STATED TASK 1
Reproduce the passage of the API architecture article from "There are 2" up to and including "for example GitHub.".
STATED TASK 2
Extend the API architecture article past its final sentence, keeping its subject and tone.

SELECTED EXCERPT
::::::::

API industrialisation

According to API-University, an API Architecture should consider the following three building blocks:
  1. API Development
  2. API Gateway
  3. API Management (APIM)
It might be worth adding a 4th block for API Operations (APIOps).

Obviously we don't want to "re-invent the wheel" at developing each part of the API architecture from scratch. Our approach is to look at existing frameworks and products instead, and eventually select those fitting to our custom needs. Each solution might call itself a platform and provide a range of features, among those some good and some "less good" ones. From my experience, this is typically the case of commercial offering with high vendor lock-in, like for example those from major Cloud providers.

In this article, we set the focus on API Development and API Gateway.



API Development supports creating and publishing web application programming interfaces. There is a great manifest of the API developer mindset available here

There are 2 main development activities:
  • API Design via Contract-First Approach
  • API Implementation via Operable Microservice
We will show how developers shall publish and consume APIs as part of a future post dedicated to API Management.


API Design

Contract-First Approach requires to Design the API before implementing the logic, and not the other way around, so that the specification can be considered as the single-version-of-the-truth across the whole API life-cycle. The definition should be encoded in a standard descriptive format like for example Open API Specification (OAS) or RAML in the case of REST, and centralized in a Version Control System (VCS) like for example GitHub.
Source: OpenAPIs Initiative (OAI)

In order to stick to consistent Design Principles (ex. REST API Standards), a visual modelling tool including support for templating, versioning and publishing can be an enabler for better development productivity, transparency and quality. There are a number of open-source candidates including Google Postman, Restlet Studio, Swagger Editor, Kong Insomnia.

The design phase allows for exposing an API Mock or dummy implementation, along with the automatically built API Documentation. Those can be consumed in parallel by testers, users and developers, along with the specification.


API Implementation

Remember that developers and operators need a lean experience, and that the API Implementation logic is much more than an endpoint able to accept an input, compute it and reply with an output. Indeed, some common libraries should be integrated to the project for managing consistent request validation, versioning, response format, paging, filtering, sorting, cacheability, observability etc. This kind of Operability is achieved for example in the Java world with a Spring Boot Microservice.

::::::::

(Dataset items)
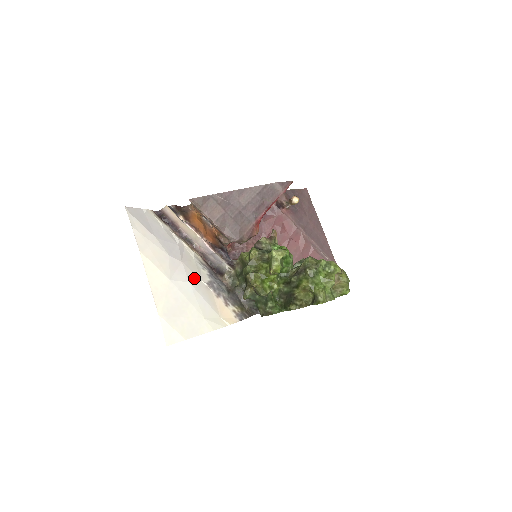
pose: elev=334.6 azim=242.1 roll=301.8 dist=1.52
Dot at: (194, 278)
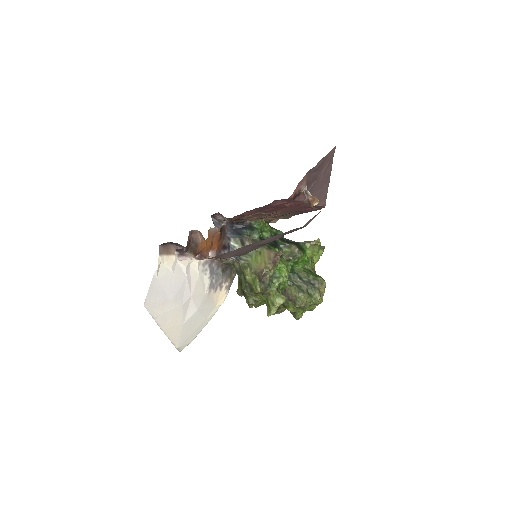
Dot at: (200, 300)
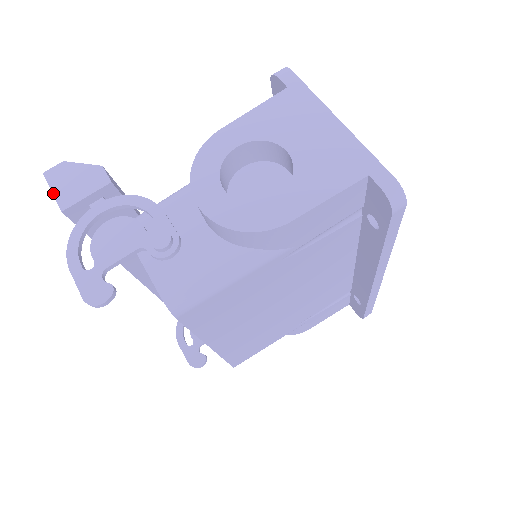
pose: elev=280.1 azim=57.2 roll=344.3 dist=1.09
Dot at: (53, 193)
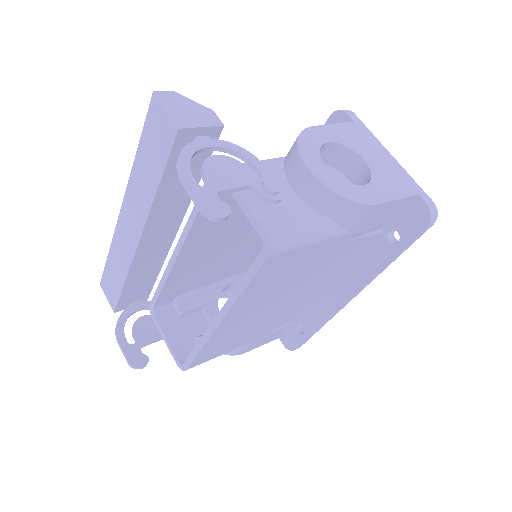
Dot at: (167, 111)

::::::::

WRITTEN REPLY 1
There are 2 main development activities:
  • API Design via Contract-First Approach
  • API Implementation via Operable Microservice
We will show how developers shall publish and consume APIs as part of a future post dedicated to API Management.


API Design

Contract-First Approach requires to Design the API before implementing the logic, and not the other way around, so that the specification can be considered as the single-version-of-the-truth across the whole API life-cycle. The definition should be encoded in a standard descriptive format like for example Open API Specification (OAS) or RAML in the case of REST, and centralized in a Version Control System (VCS) like for example GitHub.

WRITTEN REPLY 2
Since I am too lazy to model a new API from scratch, we'll start with an existing OAI example: (Basic) Petstore API in OASv3 format.

We can download or directly import the specification from file URL using Insomnia.


We will create our server stub using the Java-based client OpenAPITools/openapi-generator.
$ wget https://repo1.maven.org/maven2/org/openapitools/openapi-generator-cli/5.0.0-beta/openapi-generator-cli-5.0.0-beta.jar -O openapi-generator-cli.jar
$ export JAVA_HOME=/usr/lib/jvm/default-java/
$ export PATH=${JAVA_HOME}/bin:$PATH
$ mkdir openapi-petstore-dummy
$ cd openapi-petstore-dummy
Let us see how to generate a Java-based Microservice. Spring Boot makes it easy to create stand-alone, production-grade Spring based Applications that you can "just run" with minimal configuration.
$ java -jar ../openapi-generator-cli.jar list
...
SERVER generators:
spring
...
We can actually do it right from the API specification, as per the API Design-First approach.
$ java -jar ../openapi-generator-cli.jar generate \
	-i ../petstore-oas3.yaml -g spring -o .
$ mvn clean install
$ java -jar target/openapi-spring-1.0.0.jar
 /\\ / ___'_ __ _ _(_)_ __  __ _ \ \ \ \
( ( )\___ | '_ | '_| | '_ \/ _` | \ \ \ \
 \\/  ___)| |_)| | | | | || (_| |  ) ) ) )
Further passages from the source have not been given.